■ JOB ■
Could you copy out the stored data below line for line, with every character left unchanged?

■ Stored data ■
○ ○ ○ ○ ○ ○ ○
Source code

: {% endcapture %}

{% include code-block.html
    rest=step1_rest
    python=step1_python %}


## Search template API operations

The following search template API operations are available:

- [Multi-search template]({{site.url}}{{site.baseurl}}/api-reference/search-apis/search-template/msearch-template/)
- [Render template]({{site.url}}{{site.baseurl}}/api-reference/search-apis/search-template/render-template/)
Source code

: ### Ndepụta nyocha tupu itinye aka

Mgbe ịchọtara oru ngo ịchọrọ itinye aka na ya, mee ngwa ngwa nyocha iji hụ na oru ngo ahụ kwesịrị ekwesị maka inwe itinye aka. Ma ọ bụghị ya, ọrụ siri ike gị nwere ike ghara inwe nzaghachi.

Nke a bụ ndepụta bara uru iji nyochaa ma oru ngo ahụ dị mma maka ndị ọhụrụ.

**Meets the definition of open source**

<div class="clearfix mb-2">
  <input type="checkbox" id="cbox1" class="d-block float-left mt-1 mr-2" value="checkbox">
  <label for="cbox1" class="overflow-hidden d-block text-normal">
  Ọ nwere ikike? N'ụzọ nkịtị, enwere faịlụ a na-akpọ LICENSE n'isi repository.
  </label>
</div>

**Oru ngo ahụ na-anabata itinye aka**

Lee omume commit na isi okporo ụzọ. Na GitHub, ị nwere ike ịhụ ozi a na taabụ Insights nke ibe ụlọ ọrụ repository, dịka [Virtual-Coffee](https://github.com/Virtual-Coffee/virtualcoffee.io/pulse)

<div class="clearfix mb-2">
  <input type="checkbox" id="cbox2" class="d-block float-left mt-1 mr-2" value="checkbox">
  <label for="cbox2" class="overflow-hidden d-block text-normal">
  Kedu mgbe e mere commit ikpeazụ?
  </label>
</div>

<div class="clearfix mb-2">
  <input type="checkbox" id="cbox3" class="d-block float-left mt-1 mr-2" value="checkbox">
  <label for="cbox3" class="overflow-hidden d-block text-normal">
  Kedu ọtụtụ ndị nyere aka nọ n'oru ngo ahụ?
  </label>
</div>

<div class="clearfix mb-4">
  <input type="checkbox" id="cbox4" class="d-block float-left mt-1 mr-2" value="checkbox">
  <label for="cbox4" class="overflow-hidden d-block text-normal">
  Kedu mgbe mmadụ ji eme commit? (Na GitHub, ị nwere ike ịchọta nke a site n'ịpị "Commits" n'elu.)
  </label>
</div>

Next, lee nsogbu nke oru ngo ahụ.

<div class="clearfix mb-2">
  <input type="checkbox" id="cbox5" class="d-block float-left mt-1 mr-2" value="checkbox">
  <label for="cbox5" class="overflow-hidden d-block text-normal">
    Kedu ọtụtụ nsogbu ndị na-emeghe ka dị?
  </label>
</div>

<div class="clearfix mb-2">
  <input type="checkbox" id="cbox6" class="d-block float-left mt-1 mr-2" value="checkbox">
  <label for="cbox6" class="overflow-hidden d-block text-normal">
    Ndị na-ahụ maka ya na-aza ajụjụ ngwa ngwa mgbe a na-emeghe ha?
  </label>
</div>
○ ○ ○ ○ ○ ○ ○
■ THE ANSWER ■
Source code

: {% endcapture %}

{% include code-block.html
    rest=step1_rest
    python=step1_python %}


## Search template API operations

The following search template API operations are available:

- [Multi-search template]({{site.url}}{{site.baseurl}}/api-reference/search-apis/search-template/msearch-template/)
- [Render template]({{site.url}}{{site.baseurl}}/api-reference/search-apis/search-template/render-template/)
Source code

: ### Ndepụta nyocha tupu itinye aka

Mgbe ịchọtara oru ngo ịchọrọ itinye aka na ya, mee ngwa ngwa nyocha iji hụ na oru ngo ahụ kwesịrị ekwesị maka inwe itinye aka. Ma ọ bụghị ya, ọrụ siri ike gị nwere ike ghara inwe nzaghachi.

Nke a bụ ndepụta bara uru iji nyochaa ma oru ngo ahụ dị mma maka ndị ọhụrụ.

**Meets the definition of open source**

<div class="clearfix mb-2">
  <input type="checkbox" id="cbox1" class="d-block float-left mt-1 mr-2" value="checkbox">
  <label for="cbox1" class="overflow-hidden d-block text-normal">
  Ọ nwere ikike? N'ụzọ nkịtị, enwere faịlụ a na-akpọ LICENSE n'isi repository.
  </label>
</div>

**Oru ngo ahụ na-anabata itinye aka**

Lee omume commit na isi okporo ụzọ. Na GitHub, ị nwere ike ịhụ ozi a na taabụ Insights nke ibe ụlọ ọrụ repository, dịka [Virtual-Coffee](https://github.com/Virtual-Coffee/virtualcoffee.io/pulse)

<div class="clearfix mb-2">
  <input type="checkbox" id="cbox2" class="d-block float-left mt-1 mr-2" value="checkbox">
  <label for="cbox2" class="overflow-hidden d-block text-normal">
  Kedu mgbe e mere commit ikpeazụ?
  </label>
</div>

<div class="clearfix mb-2">
  <input type="checkbox" id="cbox3" class="d-block float-left mt-1 mr-2" value="checkbox">
  <label for="cbox3" class="overflow-hidden d-block text-normal">
  Kedu ọtụtụ ndị nyere aka nọ n'oru ngo ahụ?
  </label>
</div>

<div class="clearfix mb-4">
  <input type="checkbox" id="cbox4" class="d-block float-left mt-1 mr-2" value="checkbox">
  <label for="cbox4" class="overflow-hidden d-block text-normal">
  Kedu mgbe mmadụ ji eme commit? (Na GitHub, ị nwere ike ịchọta nke a site n'ịpị "Commits" n'elu.)
  </label>
</div>

Next, lee nsogbu nke oru ngo ahụ.

<div class="clearfix mb-2">
  <input type="checkbox" id="cbox5" class="d-block float-left mt-1 mr-2" value="checkbox">
  <label for="cbox5" class="overflow-hidden d-block text-normal">
    Kedu ọtụtụ nsogbu ndị na-emeghe ka dị?
  </label>
</div>

<div class="clearfix mb-2">
  <input type="checkbox" id="cbox6" class="d-block float-left mt-1 mr-2" value="checkbox">
  <label for="cbox6" class="overflow-hidden d-block text-normal">
    Ndị na-ahụ maka ya na-aza ajụjụ ngwa ngwa mgbe a na-emeghe ha?
  </label>
</div>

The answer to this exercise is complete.